For starters, with more high-strength steel in the chassis, Camry is now 150 pounds lighter (the hybrid looses 220). The structure is also more rigid, making suspension tuning more precise. All this makes the 2012 car more engaging in hard maneuvers, feeling similar to an Accord now.
SE used to be a badge and trim package. Like Sienna SE, the 2012 suspension gets tuned for more fun in the twisties. Let’s get something straight - Camry isn’t a sport sedan. Better? You bet. A BMW 5-Series? That’s not Camry’s mission. Consider it an olive branch to enthusiasts who have never been amped about Camry. Score one for the emotional buyer.
It’s the open road where the comfortable Camry will be appreciated. With added sound insulation plus tiny aerodynamic fins near the side mirror and rear turn signal lenses, the cabin is as hushed as some luxury sedans on the highway. It would be an excellent road trip machine, especially with those gas mileage numbers.
My XLE tester at $33,3000 tester gets heated leather chairs, a very good JBL sound system, backup camera, plus all Camrys get knee airbags upfront and rear side impact units. In total there are ten airbags. Phone and iPod integration is standard across the board. There’s no “tap for three blinks” for the turn signals, a feature that’s becoming more common.
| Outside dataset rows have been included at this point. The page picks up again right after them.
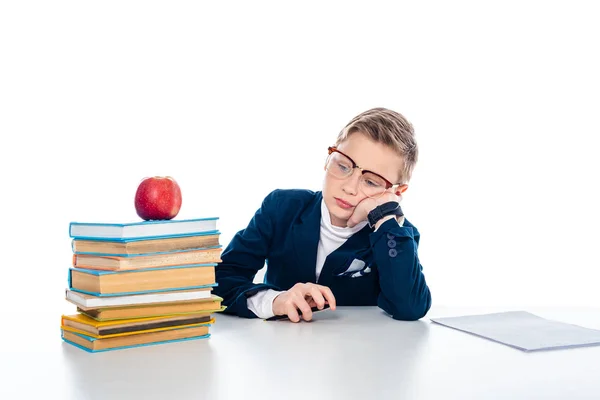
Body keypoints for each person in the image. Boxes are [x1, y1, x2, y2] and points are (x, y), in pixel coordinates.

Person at [214, 107, 432, 322]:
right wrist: (275, 300)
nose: (349, 187)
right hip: (281, 347)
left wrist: (385, 217)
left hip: (359, 351)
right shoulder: (281, 208)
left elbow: (410, 307)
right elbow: (219, 280)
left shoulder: (396, 235)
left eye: (371, 181)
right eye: (343, 166)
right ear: (330, 157)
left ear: (396, 193)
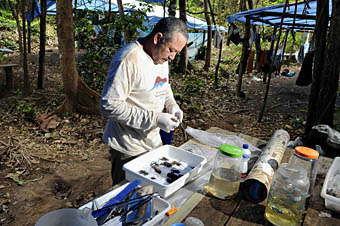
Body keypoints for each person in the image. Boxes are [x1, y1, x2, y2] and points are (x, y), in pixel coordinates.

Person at [100, 17, 188, 185]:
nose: (172, 57)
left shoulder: (160, 56)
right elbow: (109, 105)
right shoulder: (128, 58)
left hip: (153, 143)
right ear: (157, 38)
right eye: (171, 50)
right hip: (128, 147)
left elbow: (163, 84)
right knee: (128, 199)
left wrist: (172, 105)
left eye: (176, 52)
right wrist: (155, 118)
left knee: (149, 193)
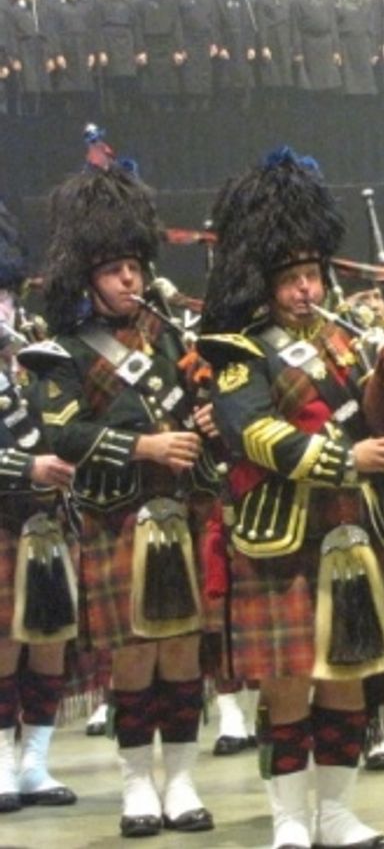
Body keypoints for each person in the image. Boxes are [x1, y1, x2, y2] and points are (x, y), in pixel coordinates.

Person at [200, 150, 384, 849]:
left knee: (347, 679)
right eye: (292, 278)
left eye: (312, 275)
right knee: (290, 684)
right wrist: (346, 458)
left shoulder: (348, 342)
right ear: (264, 281)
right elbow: (252, 432)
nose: (306, 289)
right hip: (284, 534)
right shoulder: (240, 347)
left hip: (356, 533)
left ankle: (336, 814)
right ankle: (290, 821)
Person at [28, 155, 215, 837]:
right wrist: (143, 447)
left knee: (185, 652)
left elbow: (201, 412)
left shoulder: (174, 341)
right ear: (88, 277)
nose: (129, 277)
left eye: (134, 264)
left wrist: (202, 422)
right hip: (117, 516)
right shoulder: (63, 351)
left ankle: (185, 779)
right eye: (113, 268)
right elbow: (62, 433)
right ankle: (139, 784)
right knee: (135, 654)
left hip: (182, 509)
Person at [0, 202, 78, 817]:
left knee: (48, 641)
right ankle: (1, 763)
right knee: (2, 644)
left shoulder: (34, 362)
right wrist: (26, 468)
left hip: (45, 525)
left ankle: (36, 764)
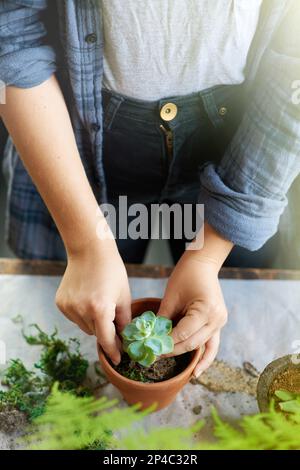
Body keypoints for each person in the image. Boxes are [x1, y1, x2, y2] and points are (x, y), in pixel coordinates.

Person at [0, 1, 299, 378]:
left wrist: (207, 257)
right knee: (82, 310)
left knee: (237, 312)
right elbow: (10, 34)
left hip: (241, 156)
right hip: (70, 153)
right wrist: (85, 246)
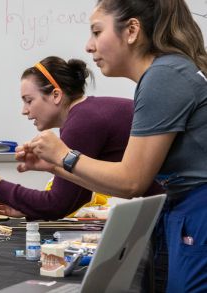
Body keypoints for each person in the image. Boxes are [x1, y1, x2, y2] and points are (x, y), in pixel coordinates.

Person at [19, 0, 207, 291]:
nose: (88, 46)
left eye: (96, 32)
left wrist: (64, 156)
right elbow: (124, 181)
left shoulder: (163, 77)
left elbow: (131, 181)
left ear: (132, 30)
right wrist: (57, 164)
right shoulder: (169, 72)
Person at [0, 56, 162, 220]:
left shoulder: (81, 122)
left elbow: (57, 204)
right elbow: (78, 197)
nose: (24, 110)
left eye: (29, 101)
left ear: (55, 95)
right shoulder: (84, 114)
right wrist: (28, 207)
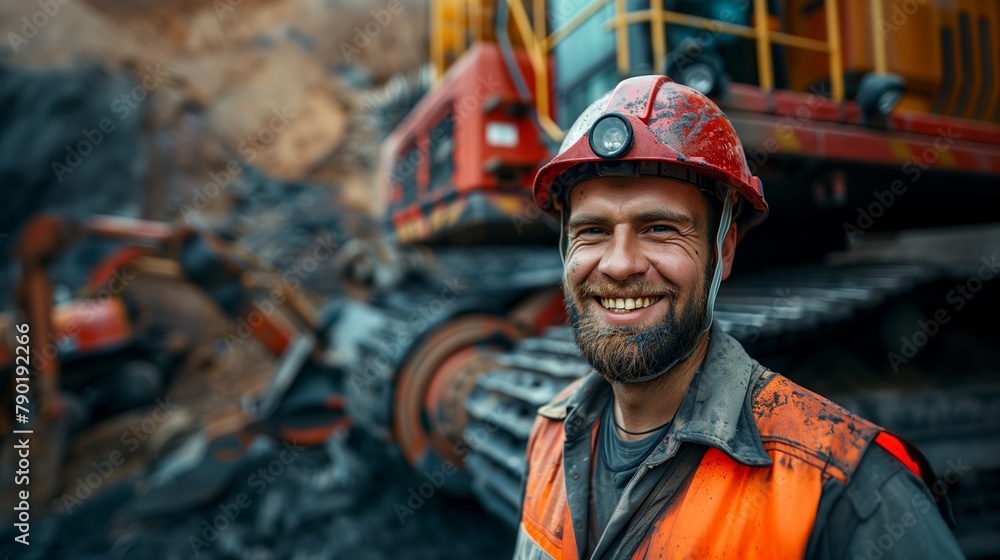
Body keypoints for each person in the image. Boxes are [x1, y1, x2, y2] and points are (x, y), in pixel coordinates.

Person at [513, 75, 963, 559]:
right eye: (593, 231)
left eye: (660, 228)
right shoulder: (550, 434)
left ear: (723, 250)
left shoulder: (844, 488)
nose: (620, 264)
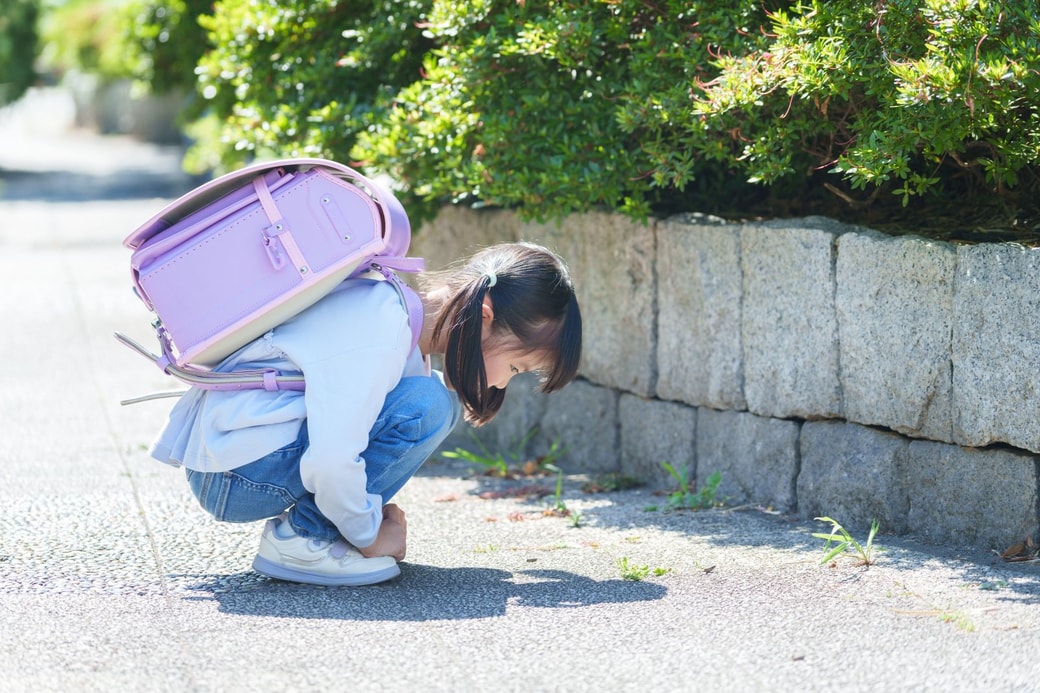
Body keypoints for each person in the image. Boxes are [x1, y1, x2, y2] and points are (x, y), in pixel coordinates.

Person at [149, 241, 582, 586]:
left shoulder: (390, 311)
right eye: (516, 367)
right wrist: (369, 535)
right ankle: (305, 541)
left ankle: (318, 532)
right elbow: (333, 460)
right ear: (485, 317)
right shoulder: (380, 329)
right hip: (235, 476)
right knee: (427, 408)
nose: (501, 383)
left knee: (427, 402)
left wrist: (364, 516)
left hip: (233, 459)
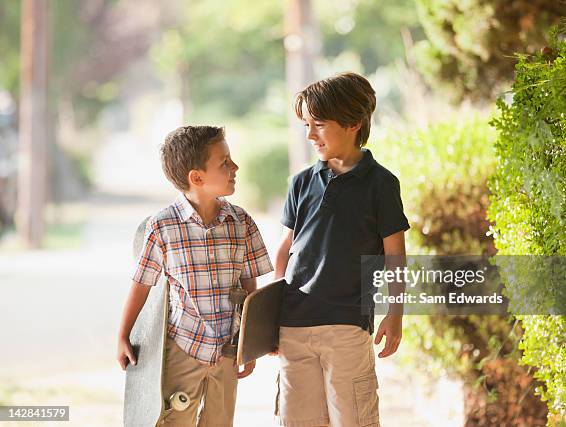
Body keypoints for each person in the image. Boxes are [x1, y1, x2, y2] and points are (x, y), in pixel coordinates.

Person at [274, 72, 410, 427]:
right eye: (306, 124)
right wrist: (270, 313)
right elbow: (286, 249)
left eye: (318, 124)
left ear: (353, 123)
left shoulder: (382, 184)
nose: (309, 134)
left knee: (355, 420)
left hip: (348, 328)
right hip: (294, 327)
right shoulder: (301, 182)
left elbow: (395, 254)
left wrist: (396, 312)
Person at [117, 125, 273, 426]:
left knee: (220, 422)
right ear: (197, 177)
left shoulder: (242, 223)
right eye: (224, 163)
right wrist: (123, 335)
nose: (235, 167)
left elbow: (250, 287)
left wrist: (249, 341)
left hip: (227, 351)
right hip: (182, 348)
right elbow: (141, 284)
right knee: (176, 420)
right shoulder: (162, 227)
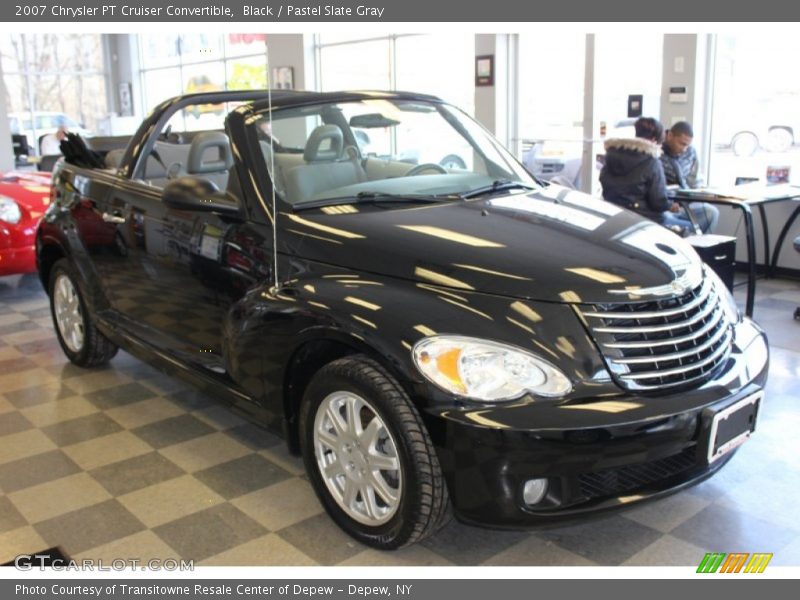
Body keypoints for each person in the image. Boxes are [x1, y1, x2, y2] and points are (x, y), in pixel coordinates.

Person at [600, 117, 693, 235]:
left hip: (616, 216)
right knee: (693, 226)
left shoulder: (612, 156)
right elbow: (658, 202)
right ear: (654, 140)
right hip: (646, 219)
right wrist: (670, 206)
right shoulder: (651, 162)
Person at [660, 121, 720, 233]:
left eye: (687, 145)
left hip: (686, 202)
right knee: (667, 219)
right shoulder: (656, 151)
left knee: (711, 212)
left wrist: (702, 192)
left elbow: (694, 180)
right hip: (666, 205)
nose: (684, 149)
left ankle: (701, 248)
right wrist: (668, 204)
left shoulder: (690, 152)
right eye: (682, 144)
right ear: (670, 136)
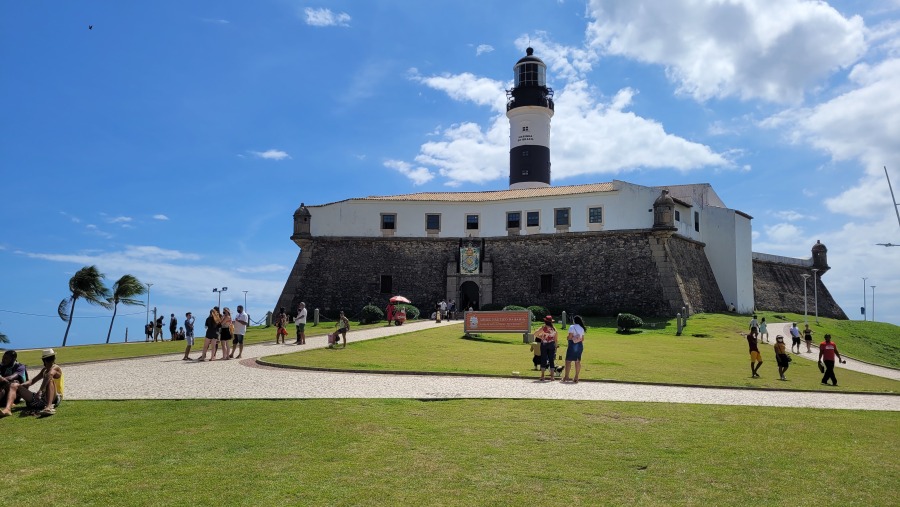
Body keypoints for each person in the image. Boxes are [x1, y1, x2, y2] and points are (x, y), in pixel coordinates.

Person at [10, 349, 62, 417]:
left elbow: (49, 375)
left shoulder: (55, 368)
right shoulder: (44, 370)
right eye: (50, 358)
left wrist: (40, 391)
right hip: (40, 399)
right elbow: (32, 381)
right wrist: (20, 385)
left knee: (50, 380)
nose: (51, 360)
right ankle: (8, 408)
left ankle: (49, 407)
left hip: (53, 399)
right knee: (14, 385)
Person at [0, 350, 28, 417]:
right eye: (3, 357)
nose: (3, 359)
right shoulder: (1, 366)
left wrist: (2, 378)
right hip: (3, 392)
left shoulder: (20, 366)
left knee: (14, 382)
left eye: (6, 358)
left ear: (13, 359)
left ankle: (8, 409)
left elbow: (11, 377)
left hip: (16, 394)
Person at [563, 315, 587, 383]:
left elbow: (570, 337)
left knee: (568, 361)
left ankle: (566, 376)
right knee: (577, 361)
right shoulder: (582, 328)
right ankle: (576, 377)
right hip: (579, 345)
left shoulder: (572, 327)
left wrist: (567, 337)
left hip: (572, 345)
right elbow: (582, 339)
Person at [534, 316, 558, 381]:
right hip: (551, 344)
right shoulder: (554, 329)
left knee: (543, 359)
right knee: (551, 360)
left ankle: (542, 375)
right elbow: (556, 339)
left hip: (544, 344)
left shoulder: (543, 328)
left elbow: (535, 333)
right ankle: (552, 376)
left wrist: (541, 337)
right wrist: (556, 346)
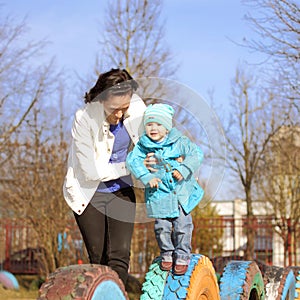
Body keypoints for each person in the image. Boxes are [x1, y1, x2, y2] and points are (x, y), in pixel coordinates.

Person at [63, 68, 146, 286]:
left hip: (122, 190)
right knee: (98, 260)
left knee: (120, 257)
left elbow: (152, 141)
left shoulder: (137, 107)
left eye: (124, 108)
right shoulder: (84, 118)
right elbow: (91, 171)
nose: (119, 115)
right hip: (89, 192)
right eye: (114, 109)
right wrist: (130, 167)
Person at [126, 103, 204, 275]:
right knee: (162, 227)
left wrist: (183, 169)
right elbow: (133, 160)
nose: (153, 128)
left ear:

New this year is Toyota’s available Entune system, which allows a driver to hook up a registered Android, Blackberry or iPhone smartphone and run apps like Bing search, Pandora, and iHeartRadio. The service is free for the first three years, Toyota hasn’t determined pricing after that. Toyota Safety Connect will call first responders in the unfortunate event of an accident and pinpoint your location. It can also locate a stolen vehicle.
Room For Friends
Camry’s backseat has never been described as cramped. For 2012 it only gets better, there’s almost two more inches of knee room. Foot room isn’t going to be a problem either and the floor is pretty flat. Put a passenger in the middle and even though the seat is raised there’s still decent headroom. Door and seat pockets are here, so is a foldable armrest but no 12v power port to charge electronics. Back seats cushions don’t get heat.
Since I’m on a press launch there’ll be no TP trunk test, but I can use my luggage. I might travel light for a TV crew but my camera and tripod case, suitcase and computer bag still take up a good amount of space. It’s equal to what most couples would travel with and stows without any problems. Eye balling the cargo hold I’d say it’s the same as the outgoing Camry which took 6 bundles of the two-ply.
Like many sedans, the gooseneck hinge arms will pinch your stuff if it isn’t loaded carefully. The seatbacks split and fold to expand cargo. Also, there’s a spare tire, which is becoming more rare.
What Is Value?
Base model Camrys are now $200 less than last year and get added equipment such as those four extra airbags, a large LCD display for the audio system and that posh interior. A base L model starts at $22,700 with destination. Toyota has cut the price of the high-end XLE by two grand, my well-equipped car stickers for $33,300.
This leads us to the definition of value. Comparing my V6 XLE tester with a loaded Kia Optima SE Turbo finds the Korean to be about $3,000 less. Optima also offers a panoramic glass roof to Camry’s standard sized unit, and adds heated seats in the rear, heated steering wheel and ventilated seats up front. So what it comes down how a buyer defines value. For some it’s a low price and loads of features. For others it’s the peace of mind additional airbags and Toyota’s reputation of reliability. Toyota also picks up all your maintenance costs for two years.
Summing up, the 2012 Camry is more affordable, competitive, luxurious, fuel-efficient and handles better. All that and it remains very Camryesque. It’s all part of the by-the-numbers Toyota strategy to keep Camry familiar to its loyal owners and remain the most popular car in America for another nine years.